Edit the text of the rows below so that each "円" becomes "JPY" and nothing else changes. Give back only the text, without the pictures.

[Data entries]

>>>

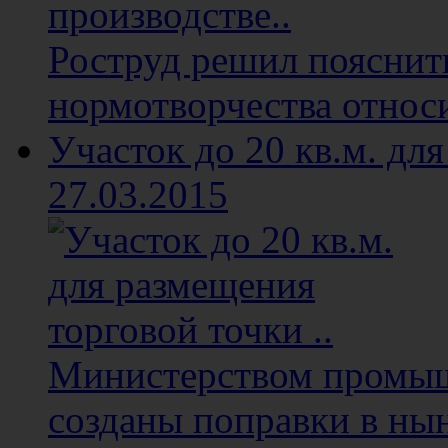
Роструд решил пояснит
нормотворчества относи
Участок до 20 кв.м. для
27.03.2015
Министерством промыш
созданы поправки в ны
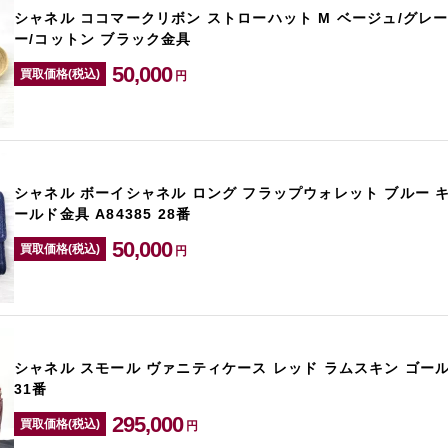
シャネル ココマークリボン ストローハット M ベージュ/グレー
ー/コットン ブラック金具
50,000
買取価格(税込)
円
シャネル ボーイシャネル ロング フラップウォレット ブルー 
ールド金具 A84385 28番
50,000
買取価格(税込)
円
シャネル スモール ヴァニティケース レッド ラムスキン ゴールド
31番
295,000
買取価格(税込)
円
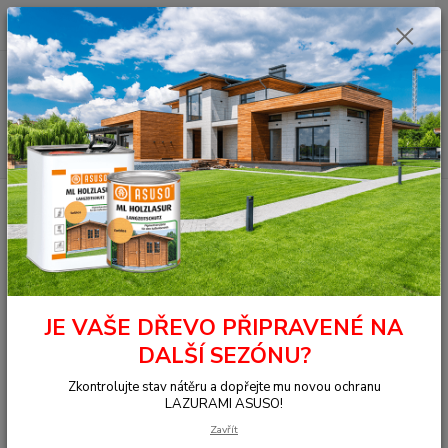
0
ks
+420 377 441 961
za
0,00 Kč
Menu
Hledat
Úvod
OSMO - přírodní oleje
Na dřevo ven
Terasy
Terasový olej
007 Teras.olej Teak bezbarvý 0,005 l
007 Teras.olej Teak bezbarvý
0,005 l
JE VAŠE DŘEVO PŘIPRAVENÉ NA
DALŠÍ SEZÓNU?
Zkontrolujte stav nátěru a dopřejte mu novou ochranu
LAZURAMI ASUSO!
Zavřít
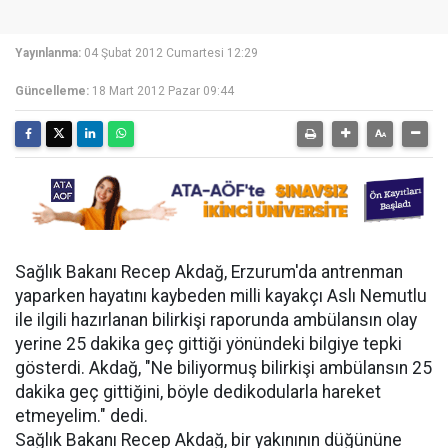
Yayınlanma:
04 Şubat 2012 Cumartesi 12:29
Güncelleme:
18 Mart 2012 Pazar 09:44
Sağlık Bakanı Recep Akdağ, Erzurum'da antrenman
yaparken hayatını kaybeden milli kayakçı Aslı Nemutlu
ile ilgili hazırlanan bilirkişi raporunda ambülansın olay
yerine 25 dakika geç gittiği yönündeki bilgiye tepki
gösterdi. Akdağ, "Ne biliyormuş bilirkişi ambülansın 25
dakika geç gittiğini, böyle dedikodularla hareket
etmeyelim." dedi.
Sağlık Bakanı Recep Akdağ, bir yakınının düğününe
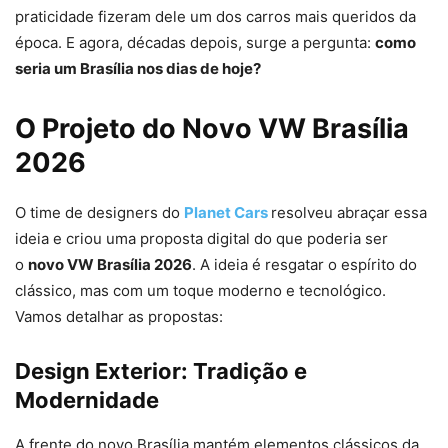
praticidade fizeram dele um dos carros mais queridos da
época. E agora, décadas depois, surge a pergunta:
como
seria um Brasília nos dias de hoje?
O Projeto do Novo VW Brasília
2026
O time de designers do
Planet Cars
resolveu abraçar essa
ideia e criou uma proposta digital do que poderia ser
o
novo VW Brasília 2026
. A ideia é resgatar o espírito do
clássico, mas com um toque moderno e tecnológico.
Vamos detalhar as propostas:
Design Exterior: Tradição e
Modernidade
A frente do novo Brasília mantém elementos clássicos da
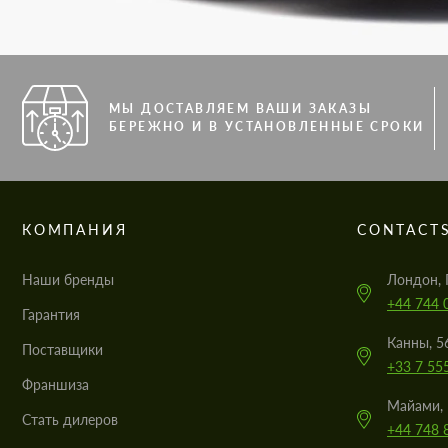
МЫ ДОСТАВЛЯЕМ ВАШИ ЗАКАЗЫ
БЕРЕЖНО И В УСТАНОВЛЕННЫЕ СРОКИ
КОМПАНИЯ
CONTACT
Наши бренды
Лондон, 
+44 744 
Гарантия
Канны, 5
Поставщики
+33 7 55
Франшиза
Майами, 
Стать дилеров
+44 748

<<<

ANSWER BOX:
Роструд решил пояснит
нормотворчества относи
Участок до 20 кв.м. для
27.03.2015
Министерством промыш
созданы поправки в ны
シャネル ココマークリボン ストローハット M ベージュ/グレー
ー/コットン ブラック金具
50,000
買取価格(税込)
JPY
シャネル ボーイシャネル ロング フラップウォレット ブルー 
ールド金具 A84385 28番
50,000
買取価格(税込)
JPY
シャネル スモール ヴァニティケース レッド ラムスキン ゴールド
31番
295,000
買取価格(税込)
JPY
0
ks
+420 377 441 961
za
0,00 Kč
Menu
Hledat
Úvod
OSMO - přírodní oleje
Na dřevo ven
Terasy
Terasový olej
007 Teras.olej Teak bezbarvý 0,005 l
007 Teras.olej Teak bezbarvý
0,005 l
JE VAŠE DŘEVO PŘIPRAVENÉ NA
DALŠÍ SEZÓNU?
Zkontrolujte stav nátěru a dopřejte mu novou ochranu
LAZURAMI ASUSO!
Zavřít
Yayınlanma:
04 Şubat 2012 Cumartesi 12:29
Güncelleme:
18 Mart 2012 Pazar 09:44
Sağlık Bakanı Recep Akdağ, Erzurum'da antrenman
yaparken hayatını kaybeden milli kayakçı Aslı Nemutlu
ile ilgili hazırlanan bilirkişi raporunda ambülansın olay
yerine 25 dakika geç gittiği yönündeki bilgiye tepki
gösterdi. Akdağ, "Ne biliyormuş bilirkişi ambülansın 25
dakika geç gittiğini, böyle dedikodularla hareket
etmeyelim." dedi.
Sağlık Bakanı Recep Akdağ, bir yakınının düğününe
praticidade fizeram dele um dos carros mais queridos da
época. E agora, décadas depois, surge a pergunta:
como
seria um Brasília nos dias de hoje?
O Projeto do Novo VW Brasília
2026
O time de designers do
Planet Cars
resolveu abraçar essa
ideia e criou uma proposta digital do que poderia ser
o
novo VW Brasília 2026
. A ideia é resgatar o espírito do
clássico, mas com um toque moderno e tecnológico.
Vamos detalhar as propostas:
Design Exterior: Tradição e
Modernidade
A frente do novo Brasília mantém elementos clássicos da
МЫ ДОСТАВЛЯЕМ ВАШИ ЗАКАЗЫ
БЕРЕЖНО И В УСТАНОВЛЕННЫЕ СРОКИ
КОМПАНИЯ
CONTACT
Наши бренды
Лондон, 
+44 744 
Гарантия
Канны, 5
Поставщики
+33 7 55
Франшиза
Майами, 
Стать дилеров
+44 748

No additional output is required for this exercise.